En el juicio testificarán dos de las ex amigas íntimas del ex ministro, Jessica Rodríguez y Claudia Montes. La primera de ellas fue contratada en dos empresas públicas, Tragsa e Ineco, y declaró en fase de instrucción que «nunca» realizó trabajo alguno en las mismas. Además, la trama corrupta destinó 88.101 euros a pagarle una vivienda ubicada en la céntrica Plaza de España de la capital. Jessica confesó que eligió ese piso porque «estaba cerca de Ferraz». Por su parte, Claudia Montes, amiga de Ábalos y miss Asturias en 2017, también fue contratada de forma arbitraria en la empresa pública LogiRail, una filial de Renfe, gracias al ex dirigente socialista. El 8 de octubre de 2019 Ábalos escribió un mensaje a Koldo sugiriéndole la contratación de Montes «en Renfe, ADIF o alguna de sus subcontratas», a lo que el ex asesor contestó categórico: «Sí. Lo arreglo». Poco después, la amiga del ex ministro fue contratada.
TRAMA DE HIDROCARBUROS
La investigación judicial ha puesto de relieve que Koldo García, en nombre de Ábalos y con su anuencia, realizaba múltiples gestiones de intermediación con los niveles más altos de la Administración para favorecer a Aldama. Entre estas gestiones, Koldo promovió la concertación de una entrevista entre Juan Ignacio Díaz Bidart, ex jefe de gabinete de la ex ministra de Industria Reyes Maroto, y el empresario del sector de hidrocarburos Claudio Rivas, interesado en la consecución de una licencia de operador de productos petrolíferos para la mercantil Villafuel. La entrevista con el jefe del gabinete de la ministra fue organizada por Koldo y se celebró el día 14 de enero de 2021 en la sede de Industria. Tras la reunión, Rivas quedó muy satisfecho y esperanzado en que las gestiones para la obtención de la licencia tras la que llevaba tiempo interesado iban por fin a dar su fruto.
EL CHALÉ
Como contraprestación a esa reunión, y también a las adjudicaciones de las mascarillas, Aldama pagó varias dádivas al ex ministro y a su ex asesor. Según las pesquisas, el empresario habría entregado a Koldo García 10.000 euros mensuales en efectivo -al menos desde octubre de 2019 y hasta 2022- para ser repartidos entre ambos. También Aldama comprometió la compra de un chalé en la urbanización La Alcaidesa (La Línea de la Concepción, Cádiz) para uso y disfrute de Ábalos. Además, la trama sufragó la estancia del ex ministro de un chalé vacacional en Marbella (Málaga) por las gestiones realizadas por el ex dirigente socialista para favorecer a la compañía Air Europa. Asimismo, como pago de una comisión al ex ministro a cambio de «contratos preadjudicados» a empresas constructoras, Aldama ofreció a Ábalos un piso de lujo en el Paseo de la Castellana número 164, de Madrid. El ex ministro no llegó a ocupar la vivienda.
SESIONES
MARTES 7. Están citados a declarar el hijo de José Luis Ábalos, Víctor Ábalos; Jessica Rodríguez, una de las amigas del ex ministro, y el hermano de Koldo García Izaguirre, Joseba García Izaguirre.

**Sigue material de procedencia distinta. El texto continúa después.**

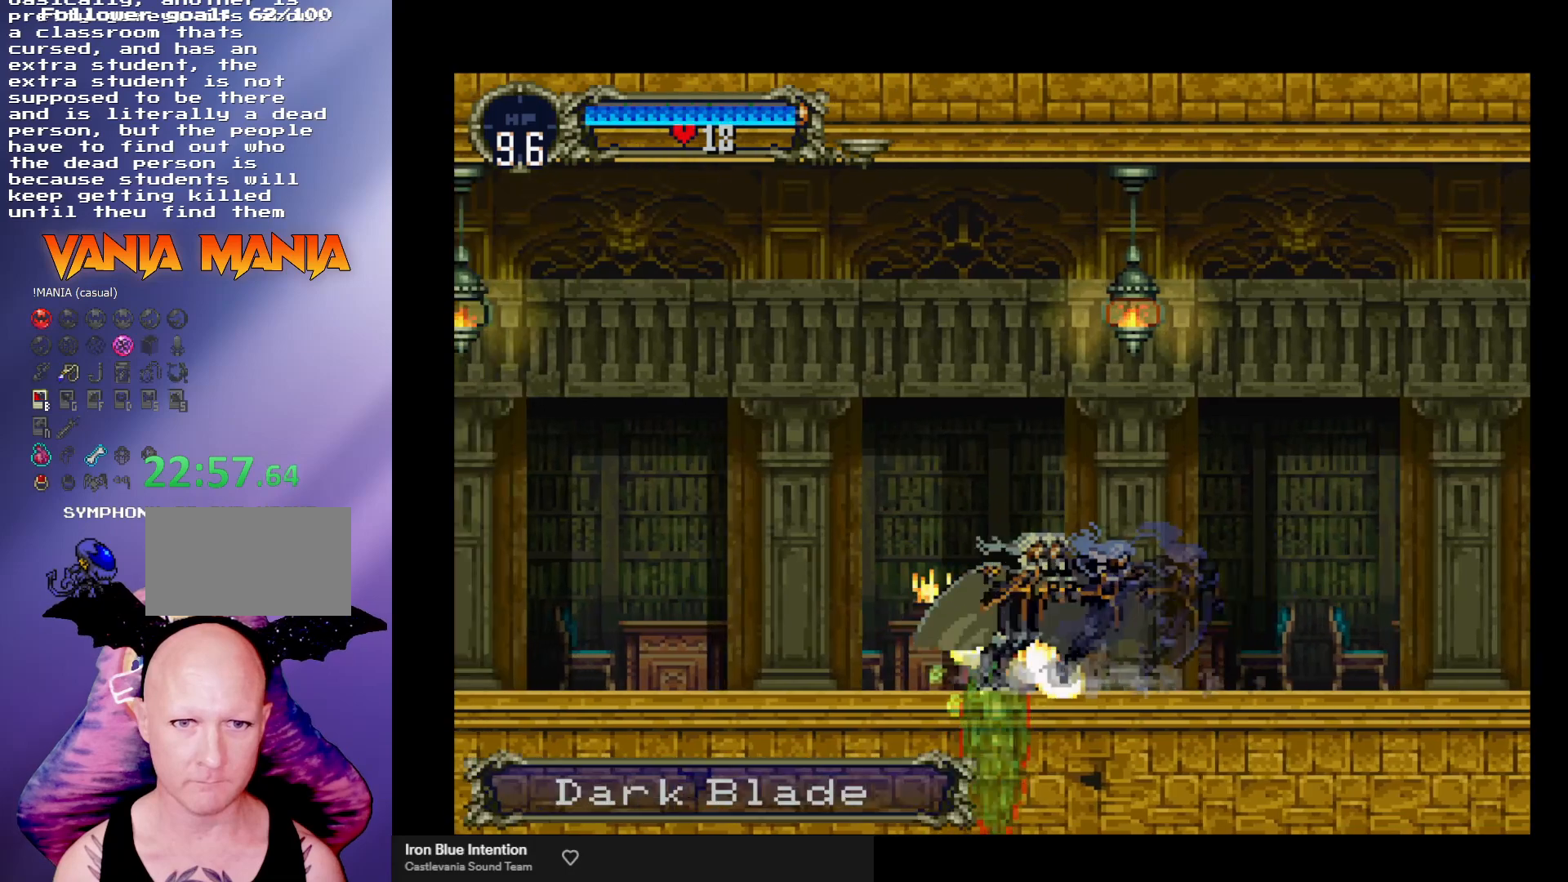
{"buttons": [], "left_stick": "center", "events": [[33, "B", "up"], [33, "Y", "up"], [100, "B", "down"], [100, "Y", "down"], [167, "Y", "up"], [200, "B", "up"], [233, "B", "down"], [267, "Y", "down"], [333, "B", "up"], [333, "Y", "up"], [400, "B", "down"], [400, "Y", "down"], [467, "Y", "up"], [500, "B", "up"]]}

MIÉRCOLES 8. Será el turno de la ex Miss Asturias Claudia Montes, otra de las mujeres a las que Ábalos ayudó a encontrar trabajo en empresas públicas.
JUEVES 9. Acude a comparecer Carmen Pano, la empresaria que afirmó haber llevado bolsas «con dinero» a la sede central del PSOE.
LUNES 13. El juez tomará declaración a la ex mujer de Koldo Patricia Uriz y a Javier Herrero, ex director general de Carreteras en el Ministerio de Ábalos.